I thought she had more time. I really did. I stared at my phone in disbelief after reading the patient death and discharge update. Permanently etched into my memory is the time I played Disney songs as the mother embraced her child sobbing and apologizing. “She’s not feeling herself today. Normally she’d talk and sing but not today.” As I played You Are My Sunshine, the mother sang sweetly into her daughter’s ear on the sofa. I fought back tears as I played. I saw the grace and love the mother gave her daughter as she sang through her tears.
Two weeks after the first visit, I ran into the case manager during the Hospice kids memorial event. “The mom has had a hard time showing emotion since her daughter became sick so it’s amazing she responded the way she did” said the case manager.
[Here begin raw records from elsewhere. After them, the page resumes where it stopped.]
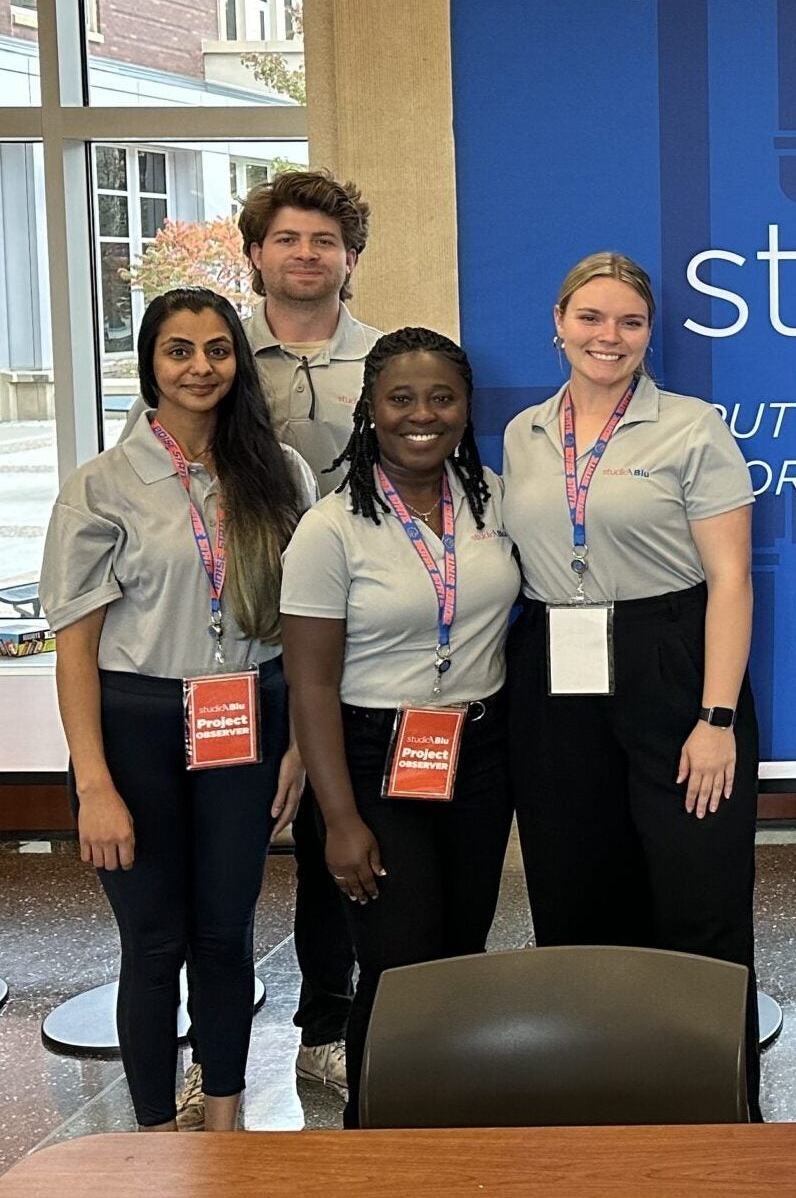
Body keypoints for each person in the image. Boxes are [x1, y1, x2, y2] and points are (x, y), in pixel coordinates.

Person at [39, 289, 314, 1133]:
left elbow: (306, 622)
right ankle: (156, 1130)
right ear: (150, 363)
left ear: (239, 360)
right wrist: (94, 784)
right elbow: (76, 648)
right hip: (139, 724)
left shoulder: (280, 470)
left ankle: (225, 1116)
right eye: (179, 350)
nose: (201, 367)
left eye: (218, 349)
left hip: (250, 710)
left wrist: (299, 743)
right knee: (155, 942)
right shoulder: (103, 484)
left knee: (226, 933)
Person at [501, 251, 761, 1101]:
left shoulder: (693, 426)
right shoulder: (523, 433)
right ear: (559, 322)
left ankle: (715, 1102)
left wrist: (715, 717)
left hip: (671, 663)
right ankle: (596, 1099)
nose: (608, 337)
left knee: (698, 897)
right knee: (575, 896)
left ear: (649, 335)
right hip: (554, 667)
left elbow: (729, 578)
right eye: (592, 318)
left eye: (629, 322)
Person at [281, 329, 521, 1126]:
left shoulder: (491, 500)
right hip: (371, 755)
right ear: (369, 409)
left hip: (478, 750)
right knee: (398, 963)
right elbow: (311, 682)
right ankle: (380, 1143)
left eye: (442, 397)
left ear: (466, 407)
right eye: (402, 398)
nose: (423, 415)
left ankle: (452, 1134)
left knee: (460, 955)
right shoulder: (331, 528)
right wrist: (339, 819)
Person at [220, 168, 379, 1111]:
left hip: (355, 643)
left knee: (334, 829)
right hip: (238, 645)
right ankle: (220, 1037)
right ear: (256, 253)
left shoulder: (390, 361)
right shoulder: (211, 361)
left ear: (349, 259)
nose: (306, 255)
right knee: (226, 844)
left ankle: (326, 1025)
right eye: (287, 239)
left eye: (324, 242)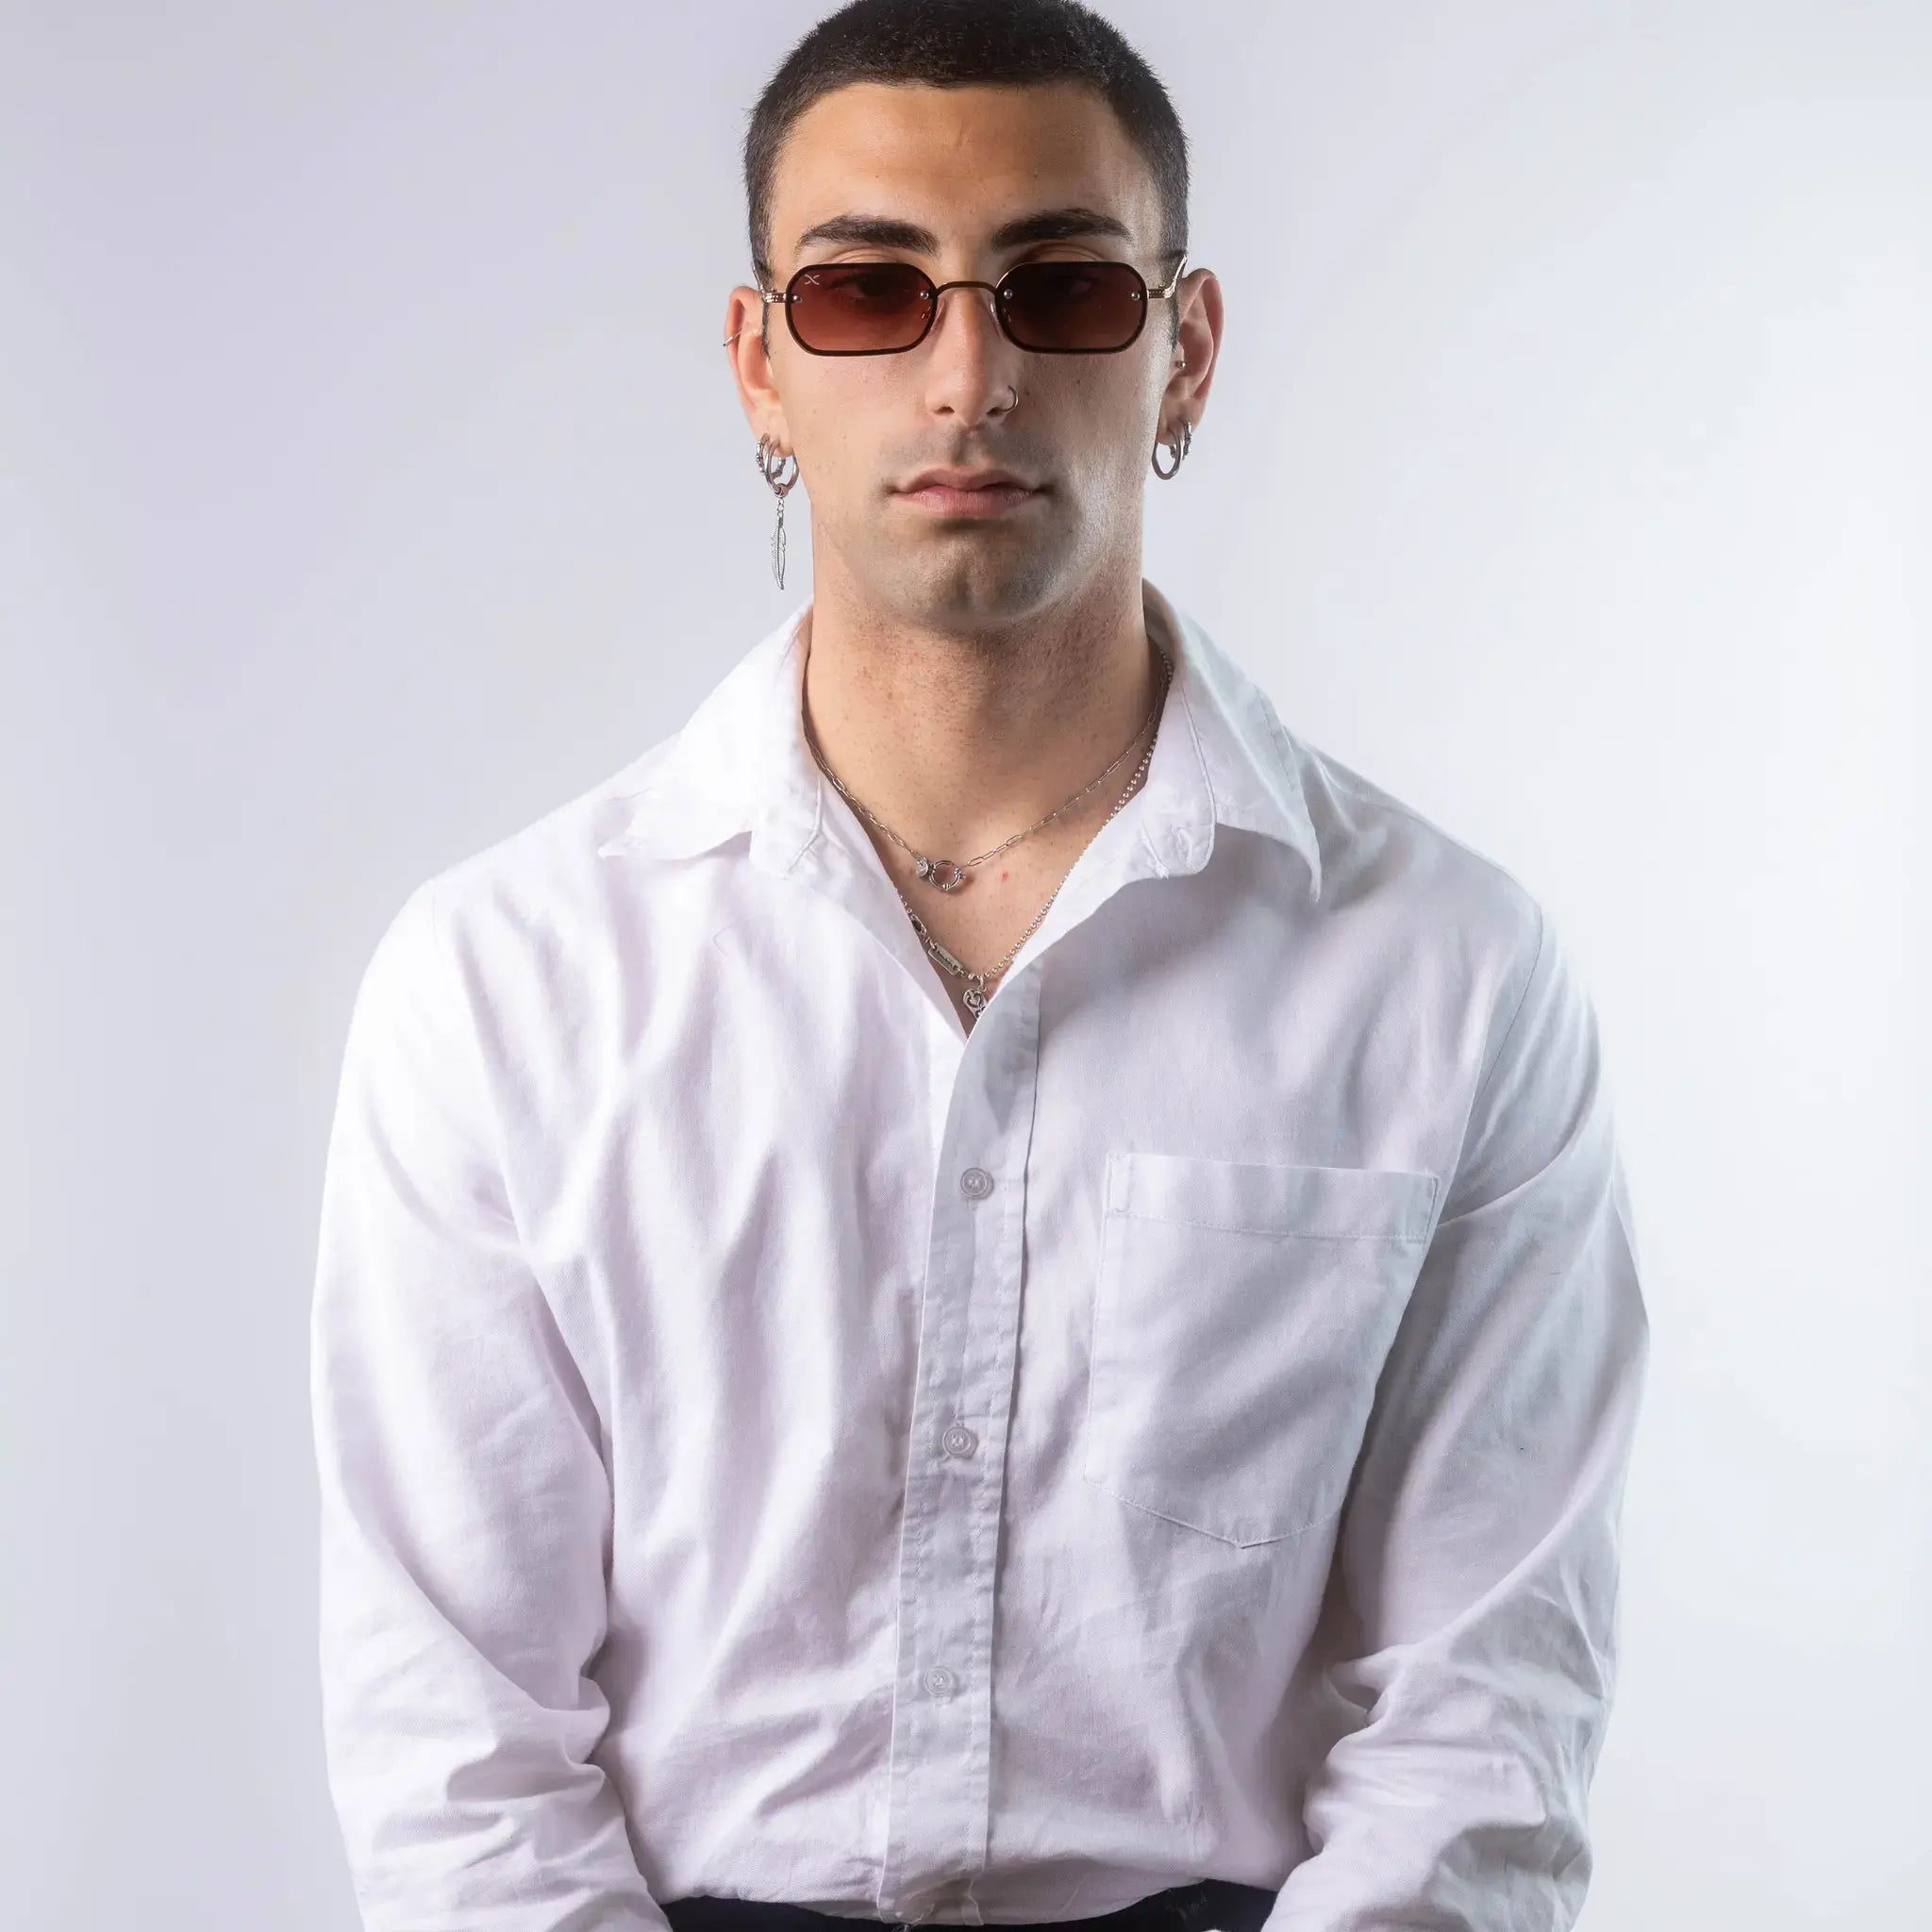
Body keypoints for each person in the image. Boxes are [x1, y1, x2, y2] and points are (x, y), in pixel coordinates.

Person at [308, 3, 1650, 1929]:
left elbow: (1484, 1724)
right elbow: (455, 1736)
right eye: (868, 294)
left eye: (1063, 289)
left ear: (1181, 348)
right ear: (762, 367)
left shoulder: (1445, 976)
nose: (969, 373)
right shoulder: (506, 983)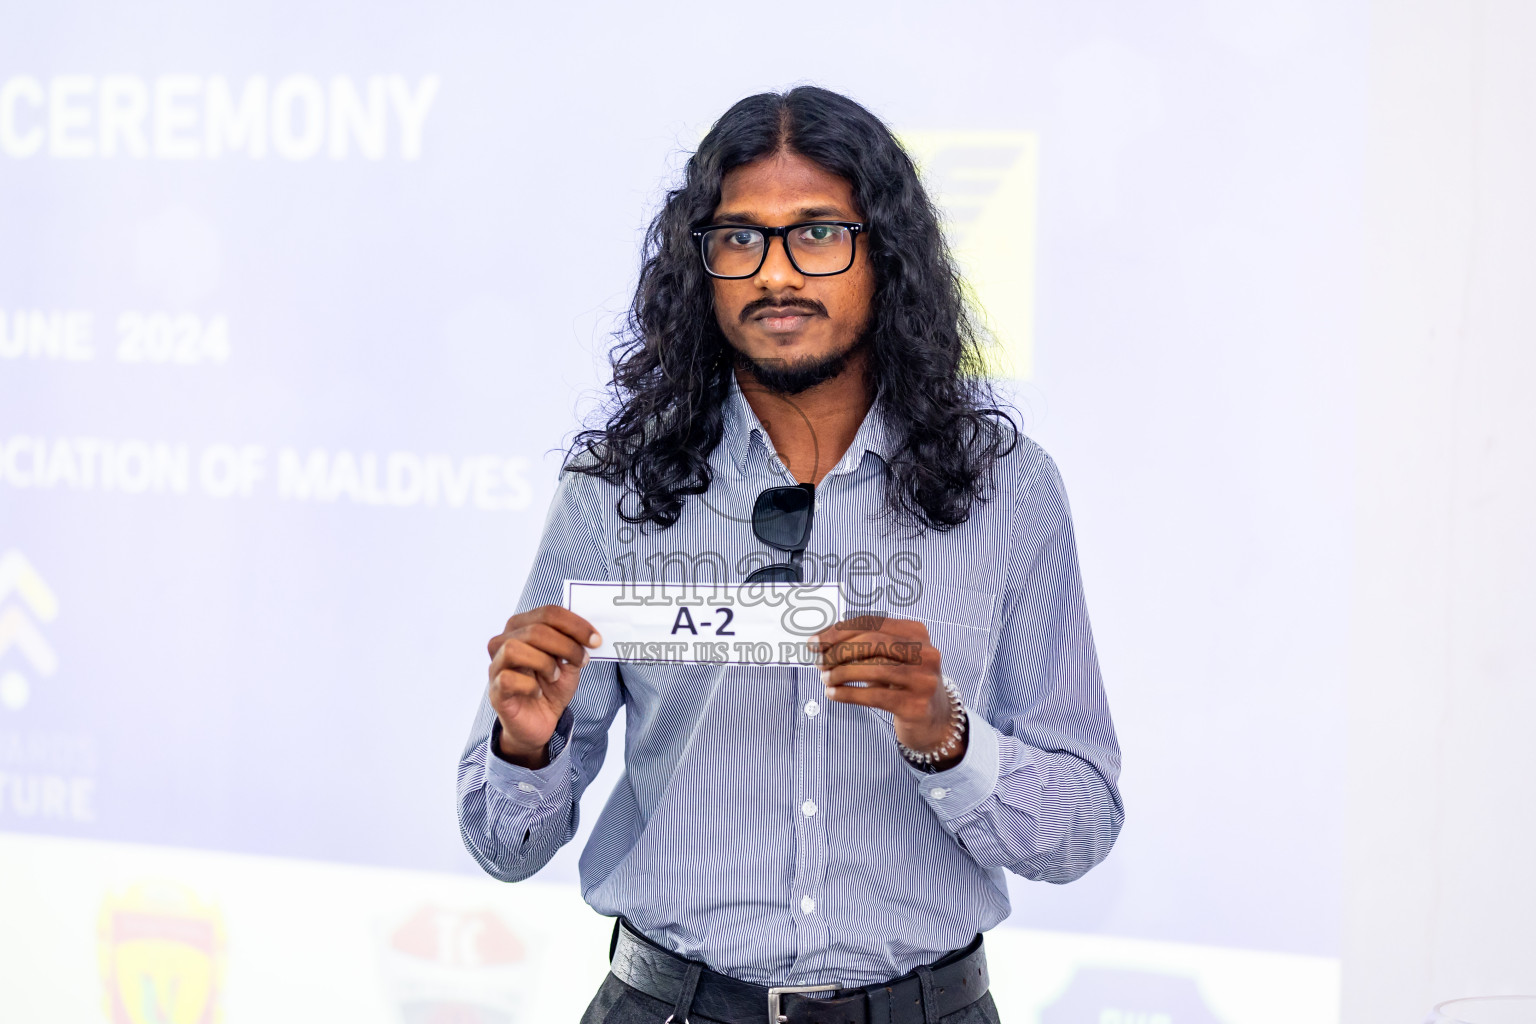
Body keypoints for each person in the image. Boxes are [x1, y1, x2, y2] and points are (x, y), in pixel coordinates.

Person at [457, 86, 1123, 1024]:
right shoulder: (616, 489)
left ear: (882, 253)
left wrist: (948, 738)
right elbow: (503, 845)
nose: (776, 273)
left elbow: (1082, 823)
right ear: (703, 266)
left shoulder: (1006, 487)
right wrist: (524, 744)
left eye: (816, 233)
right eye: (739, 239)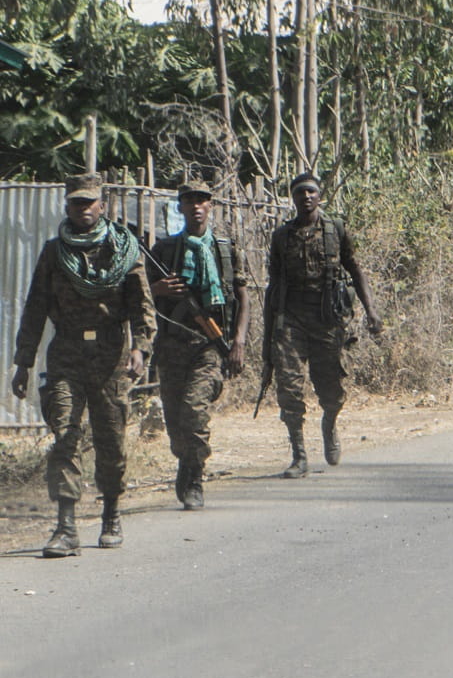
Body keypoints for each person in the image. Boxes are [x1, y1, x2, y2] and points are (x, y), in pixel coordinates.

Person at [8, 173, 155, 556]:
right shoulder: (55, 253)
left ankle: (111, 514)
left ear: (103, 206)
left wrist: (141, 347)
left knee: (111, 441)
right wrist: (23, 363)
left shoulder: (124, 249)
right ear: (66, 206)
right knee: (65, 437)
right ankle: (66, 527)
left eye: (89, 202)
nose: (83, 209)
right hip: (67, 355)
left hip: (111, 355)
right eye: (76, 203)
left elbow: (142, 305)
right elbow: (34, 308)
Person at [265, 172, 381, 478]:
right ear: (292, 198)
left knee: (331, 388)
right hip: (291, 319)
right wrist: (270, 328)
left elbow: (355, 270)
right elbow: (273, 283)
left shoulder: (335, 230)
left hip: (327, 319)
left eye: (311, 192)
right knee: (289, 387)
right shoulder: (282, 236)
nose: (306, 197)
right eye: (300, 192)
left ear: (320, 196)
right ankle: (299, 455)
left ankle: (329, 423)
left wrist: (371, 311)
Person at [148, 175, 249, 510]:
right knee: (176, 423)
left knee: (195, 413)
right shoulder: (164, 250)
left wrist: (238, 341)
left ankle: (195, 475)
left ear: (210, 205)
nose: (196, 206)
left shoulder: (225, 249)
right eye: (189, 200)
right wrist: (159, 290)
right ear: (180, 206)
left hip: (209, 344)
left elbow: (242, 297)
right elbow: (137, 294)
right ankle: (185, 461)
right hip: (172, 344)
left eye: (202, 200)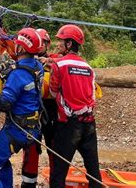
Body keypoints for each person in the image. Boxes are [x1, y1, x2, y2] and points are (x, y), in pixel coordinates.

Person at [0, 27, 44, 188]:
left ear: (22, 48)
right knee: (2, 162)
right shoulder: (38, 66)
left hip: (16, 130)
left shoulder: (17, 74)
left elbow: (5, 103)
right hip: (32, 129)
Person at [48, 24, 102, 188]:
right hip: (89, 124)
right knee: (94, 171)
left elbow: (52, 92)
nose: (58, 45)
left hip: (68, 126)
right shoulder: (89, 68)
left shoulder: (58, 66)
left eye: (61, 41)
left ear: (69, 44)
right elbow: (92, 95)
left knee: (59, 172)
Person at [20, 28, 59, 188]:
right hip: (33, 111)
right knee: (31, 148)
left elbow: (62, 60)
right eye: (39, 42)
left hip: (51, 112)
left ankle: (56, 181)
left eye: (44, 42)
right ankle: (28, 183)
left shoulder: (55, 59)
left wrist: (49, 62)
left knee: (53, 147)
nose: (41, 45)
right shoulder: (27, 61)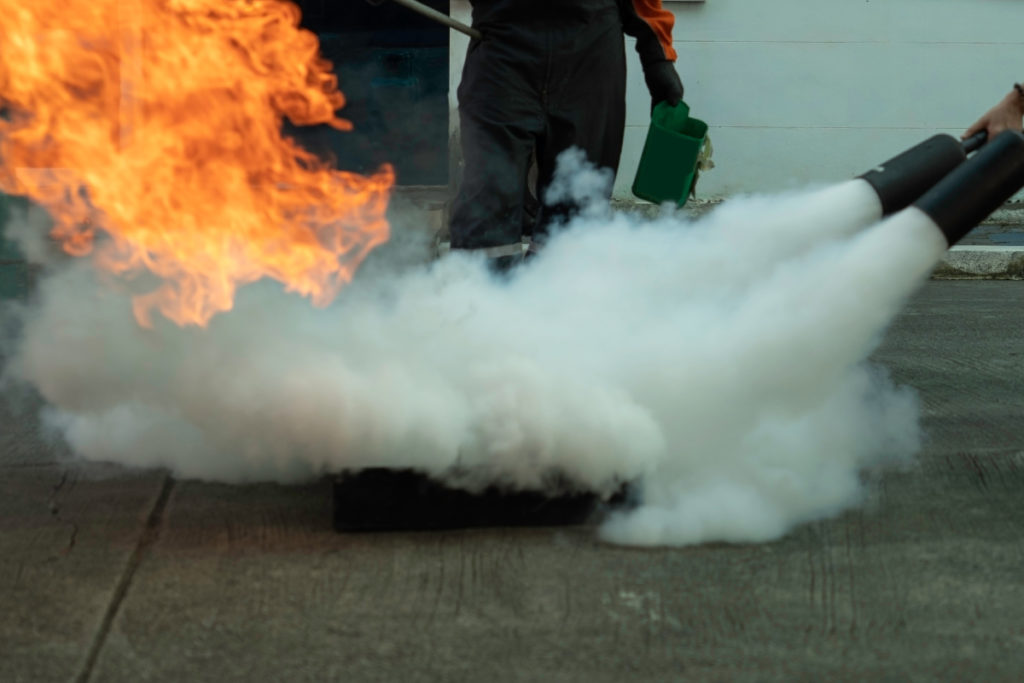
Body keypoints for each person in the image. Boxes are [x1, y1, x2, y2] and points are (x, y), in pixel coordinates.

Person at [448, 0, 684, 268]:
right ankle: (477, 298)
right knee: (488, 190)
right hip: (503, 47)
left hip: (590, 49)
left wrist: (657, 56)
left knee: (580, 194)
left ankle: (562, 298)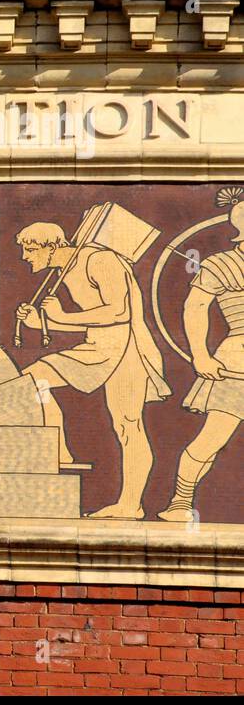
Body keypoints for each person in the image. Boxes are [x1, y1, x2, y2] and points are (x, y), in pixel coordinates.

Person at [15, 221, 170, 519]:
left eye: (31, 249)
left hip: (127, 349)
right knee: (30, 382)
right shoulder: (67, 271)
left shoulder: (100, 259)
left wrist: (62, 315)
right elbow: (92, 321)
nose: (25, 256)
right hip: (99, 347)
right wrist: (44, 323)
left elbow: (119, 312)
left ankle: (130, 505)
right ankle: (59, 449)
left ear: (54, 246)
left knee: (128, 425)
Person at [159, 201, 244, 522]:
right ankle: (180, 502)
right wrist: (201, 355)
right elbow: (195, 308)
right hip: (236, 364)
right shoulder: (221, 264)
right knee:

I kept replaying the visit over and over in my head while she talked. Should I go back? Was the music too much? I wondered but still asked the case manager if she could ask the mother about another visit. I made a point to visit again after getting feedback from the case manager and set up a time for the next week. I prepared more Disney songs and music the mother said her daughter enjoyed. The morning of the next visit, the mother needed to reschedule. She said her daughter wasn’t feeling well. I said I’d be available when she’s doing better and thanked her for allowing me to play the first time. Days later, the daughter passed away.
I tossed my phone on the kitchen counter and clenched my fists. I yelled damn it loud enough to startle Emily. I thought she had more time. She was just a child.
I still replay the visit in my head. I’m motivated to be a better musician and human being for the families of Hospice during the time I have with them. I’m in awe of their strength to care their loved ones as they watch them transition and hope the music makes a positive lasting impact.